Akupun tersenyum kepada mereka. Ada yang berubah pada raut muka mereka. Kelegaan yang terpancar disana. Senyum ikut mengembang dari bibir mereka. Pasti ada kenikmatan yang dirasakan, karena mereka bisa menyelesaikan masalah ini dengan cepat. Aaahh, lagi-lagi nikmat hadir tanpa diundang.
Kami bersalamana dan saling menebar senyuman lebar. Seolah kami telah menyelesaikan beban yang berat. Kemudian mereka berdua kembali memasuki mobil dan perlahan berjalan pergi. Aku melambaikan tangan ketika mobil mulai berjalan dan mereka membunyikan klakson sebagai tanda perpisahan.
Mobil hitam itu berjalan semakin menjauh hingga lenyap dari pandangan mata. Aku terduduk di sebuah lincak yang berada tak jauh dari situ. Perih di kakiku semakin menjadi. Kulihat lukisan merah itu, warnanya semakin terang.

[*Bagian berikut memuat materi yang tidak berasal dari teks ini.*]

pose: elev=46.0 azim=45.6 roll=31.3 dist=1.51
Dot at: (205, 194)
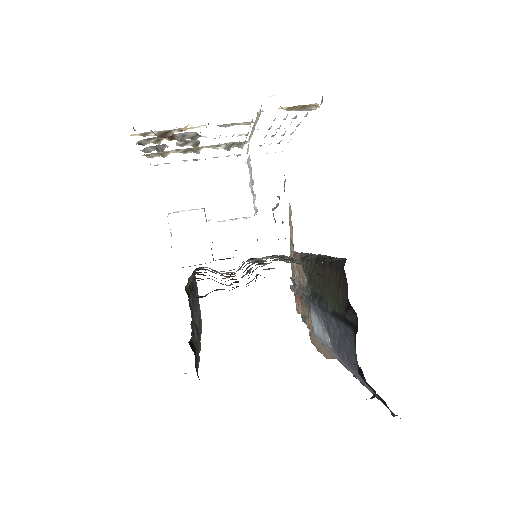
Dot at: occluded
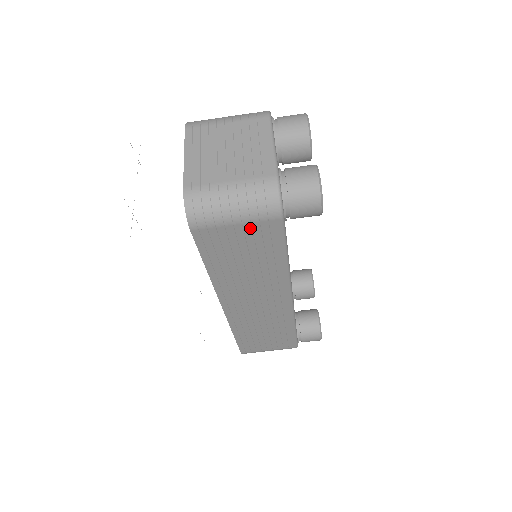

Aku teringat beberapa lembar rupiah yang kuterima tadi. Kukeluarkan mereka dari kantongku. Lebih dari cukup. Senyum simpul mengembang dari sudut bibirku. Dalam pikiranku muncul sesuatu. Nikmat ternyata tidak selalu muncul dari hal yang menyenangkan. Ya! Melihat tiga lembar uang merah dengan proklamator yang tersenyum dan didapat secara begitu saja merupakan suatu kenikmatan. Nikmat ternyata bisa muncul dari sesuatu yang menyakitkan kawan.
Aku bangkit. Kukantongi kembali lembaran-lembaran itu, kuraih motorku. Sebuah perjalanan yang terhenti kulanjutkan. Perjalanan memburu kenikmatan yang ditawarkan dalam diri segelas coklat hangat.

Tidak ada komentar:

Diberdayakan oleh Blogger.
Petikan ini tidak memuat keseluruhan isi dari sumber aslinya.